▶ **WHAT YOU ARE ASKED TO DO**: Pick each line that has "PRIVACY" out of the records.

▶ **DATA TO PROCESS**:
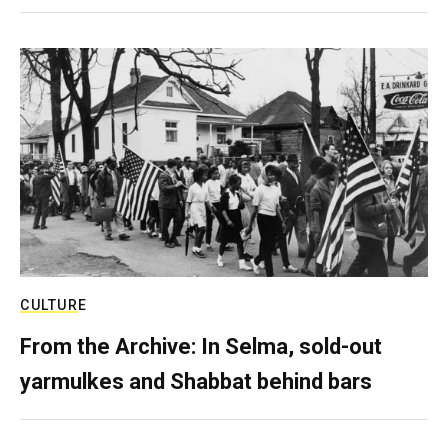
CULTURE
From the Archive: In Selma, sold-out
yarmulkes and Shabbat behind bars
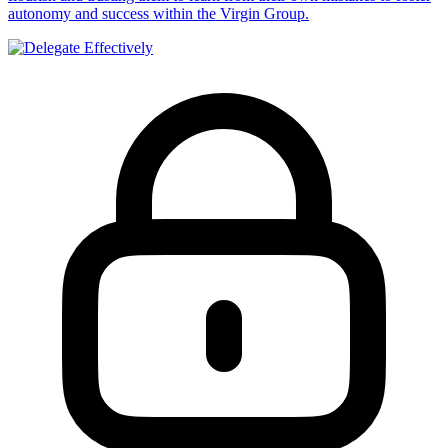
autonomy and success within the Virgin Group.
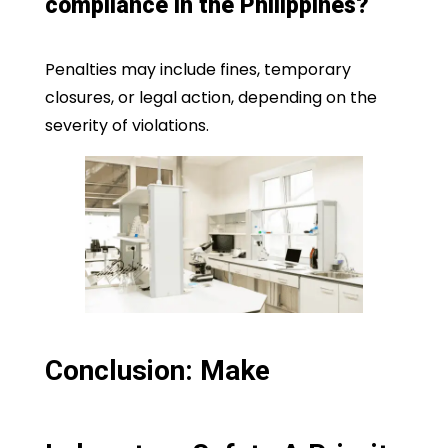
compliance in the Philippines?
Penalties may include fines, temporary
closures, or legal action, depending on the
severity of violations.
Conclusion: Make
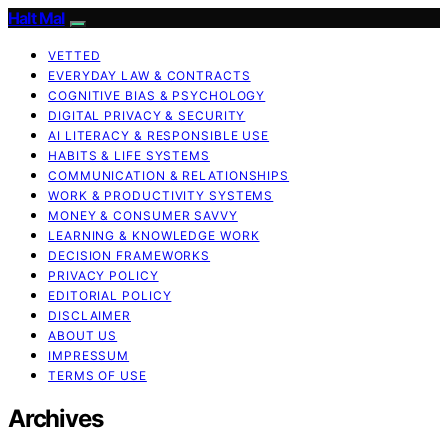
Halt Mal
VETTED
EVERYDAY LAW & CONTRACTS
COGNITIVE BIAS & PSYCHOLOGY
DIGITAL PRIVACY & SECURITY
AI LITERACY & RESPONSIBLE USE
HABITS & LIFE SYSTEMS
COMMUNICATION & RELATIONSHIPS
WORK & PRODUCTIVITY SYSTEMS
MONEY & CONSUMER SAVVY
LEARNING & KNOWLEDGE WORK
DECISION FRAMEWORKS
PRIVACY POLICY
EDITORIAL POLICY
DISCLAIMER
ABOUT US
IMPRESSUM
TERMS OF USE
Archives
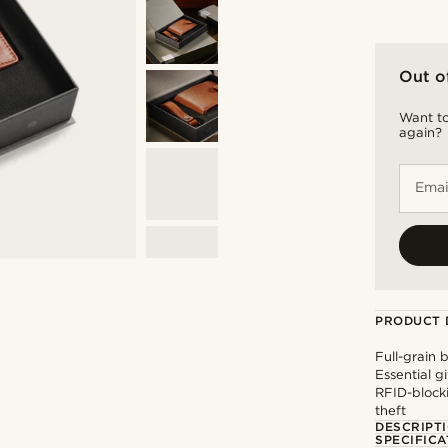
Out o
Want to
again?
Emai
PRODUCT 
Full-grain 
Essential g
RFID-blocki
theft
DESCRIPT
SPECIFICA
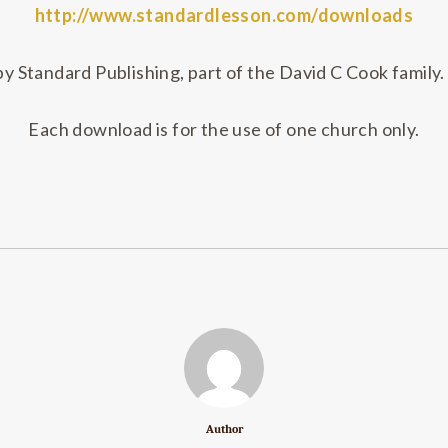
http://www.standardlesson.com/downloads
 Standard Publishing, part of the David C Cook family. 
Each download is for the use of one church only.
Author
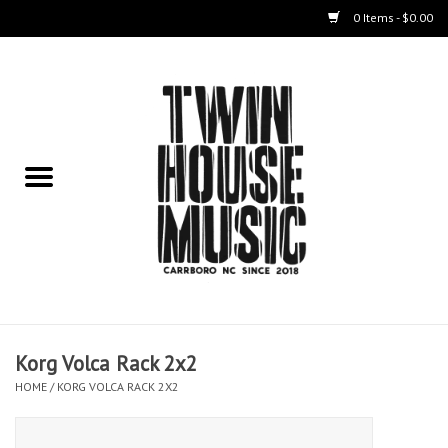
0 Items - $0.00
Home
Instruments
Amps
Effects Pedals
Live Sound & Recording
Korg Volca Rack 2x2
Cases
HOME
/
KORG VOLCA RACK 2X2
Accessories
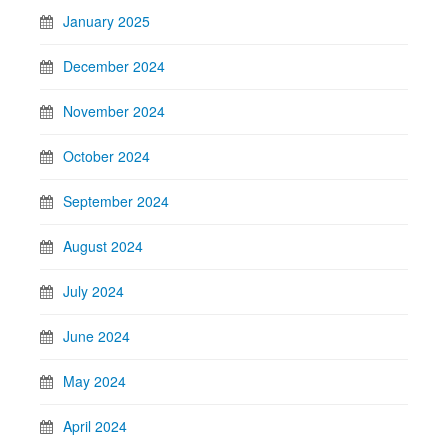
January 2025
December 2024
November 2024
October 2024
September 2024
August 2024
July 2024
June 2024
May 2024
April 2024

▶ **RESULT FOR THIS TASK**:
DIGITAL PRIVACY & SECURITY
PRIVACY POLICY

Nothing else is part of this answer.